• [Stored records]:

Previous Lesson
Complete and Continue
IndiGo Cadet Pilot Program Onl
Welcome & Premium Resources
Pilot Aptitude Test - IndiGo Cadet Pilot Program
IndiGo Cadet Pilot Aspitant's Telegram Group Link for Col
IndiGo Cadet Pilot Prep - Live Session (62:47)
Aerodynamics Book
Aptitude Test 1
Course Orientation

• [TASK INSTRUCTIONS]:
Go through the entries and report every line with the string "Pilot".

• [ANSWER SPACE]:
IndiGo Cadet Pilot Program Onl
Pilot Aptitude Test - IndiGo Cadet Pilot Program
IndiGo Cadet Pilot Aspitant's Telegram Group Link for Col
IndiGo Cadet Pilot Prep - Live Session (62:47)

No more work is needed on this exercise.